What changed versus Q4 FY25: a high base and earlier margin optimism
Q4 FY25 had been presented as a strong quarter in the provided context, with profit before tax at Rs 71 crore and revenue from operations of Rs 1,265 crore. The same FY25 context highlighted improvement in gross margins and better profitability in parts of the business. It cited consumer products revenue growth of 8.4% in Q4 FY25 and an improvement in consumer products EBIT margin to 3.9% from 1.8% year-on-year. It also cited lighting solutions EBIT margin at 7.8% in that quarter, versus 8.5% a year earlier. Management commentary in the provided text also referenced guidance of a 6% consumer products EBIT margin for FY26 and an aim for double-digit EBIT margin in the next three years. The Q4 FY26 outcome, with materially lower overall EBIT and margins, underscores how the year ended on a weaker note than earlier expectations described for FY26.

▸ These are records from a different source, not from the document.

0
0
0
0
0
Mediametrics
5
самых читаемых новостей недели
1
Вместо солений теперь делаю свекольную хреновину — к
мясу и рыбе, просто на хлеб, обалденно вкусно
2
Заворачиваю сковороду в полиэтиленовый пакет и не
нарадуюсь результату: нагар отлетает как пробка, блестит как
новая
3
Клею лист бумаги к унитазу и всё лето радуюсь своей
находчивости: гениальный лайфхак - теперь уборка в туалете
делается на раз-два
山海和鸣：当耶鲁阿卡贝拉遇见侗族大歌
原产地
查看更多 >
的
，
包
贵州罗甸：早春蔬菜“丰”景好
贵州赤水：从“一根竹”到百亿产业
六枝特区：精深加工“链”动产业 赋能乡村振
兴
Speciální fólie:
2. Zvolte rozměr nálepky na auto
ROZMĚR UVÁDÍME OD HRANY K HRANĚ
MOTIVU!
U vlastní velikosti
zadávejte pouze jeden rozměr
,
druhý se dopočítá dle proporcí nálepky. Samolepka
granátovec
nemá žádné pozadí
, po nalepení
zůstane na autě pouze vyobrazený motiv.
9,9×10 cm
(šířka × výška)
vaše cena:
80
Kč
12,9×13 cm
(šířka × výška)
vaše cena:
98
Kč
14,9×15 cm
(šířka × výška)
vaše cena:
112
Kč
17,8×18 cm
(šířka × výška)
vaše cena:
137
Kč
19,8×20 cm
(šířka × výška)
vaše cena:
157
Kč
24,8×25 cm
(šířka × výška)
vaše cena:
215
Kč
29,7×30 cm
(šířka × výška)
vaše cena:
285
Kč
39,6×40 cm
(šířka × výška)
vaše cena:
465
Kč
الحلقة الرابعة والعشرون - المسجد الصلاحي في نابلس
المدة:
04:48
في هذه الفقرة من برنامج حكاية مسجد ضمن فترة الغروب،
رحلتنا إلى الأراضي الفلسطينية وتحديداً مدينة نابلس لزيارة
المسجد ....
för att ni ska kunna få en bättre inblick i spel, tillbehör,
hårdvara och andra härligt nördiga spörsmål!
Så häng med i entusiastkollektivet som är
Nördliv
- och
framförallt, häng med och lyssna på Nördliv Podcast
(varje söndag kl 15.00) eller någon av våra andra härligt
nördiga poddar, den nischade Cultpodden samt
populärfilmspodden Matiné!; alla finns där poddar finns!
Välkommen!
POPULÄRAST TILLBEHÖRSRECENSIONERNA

Market impact: what investors are reacting to
The immediate market reaction reflected the swing into a quarterly loss and a steep decline in operating profitability. Investors also had to digest the scale and nature of exceptional charges, including impairment provisions related to goodwill and tooling assets. Cost lines were largely sticky, with other expenses rising faster than revenue in Q4 FY26. The mention of new labour codes as an earnings factor adds another operational variable flagged in the provided summaries. At the same time, the year-on-year revenue declines in both quarterly and full-year data suggest demand and/or execution headwinds through FY26. The stock move to Rs 361.75 indicates that the market focused on the reported loss and margin compression rather than only top-line performance.
Key numbers at a glance
Conclusion
Bajaj Electricals ended Q4 FY26 with a reported loss, weaker EBIT and a sharp fall in margins, alongside exceptional impairment-related charges. The stock’s 8.15% fall to Rs 361.75 reflected the market’s immediate response to these numbers. FY26 also showed a year-on-year decline in revenue in the summaries and results data provided. The next set of disclosures and management commentary will be closely tracked for how the company addresses margin pressures, exceptional items, and operational impacts including those linked to labour codes.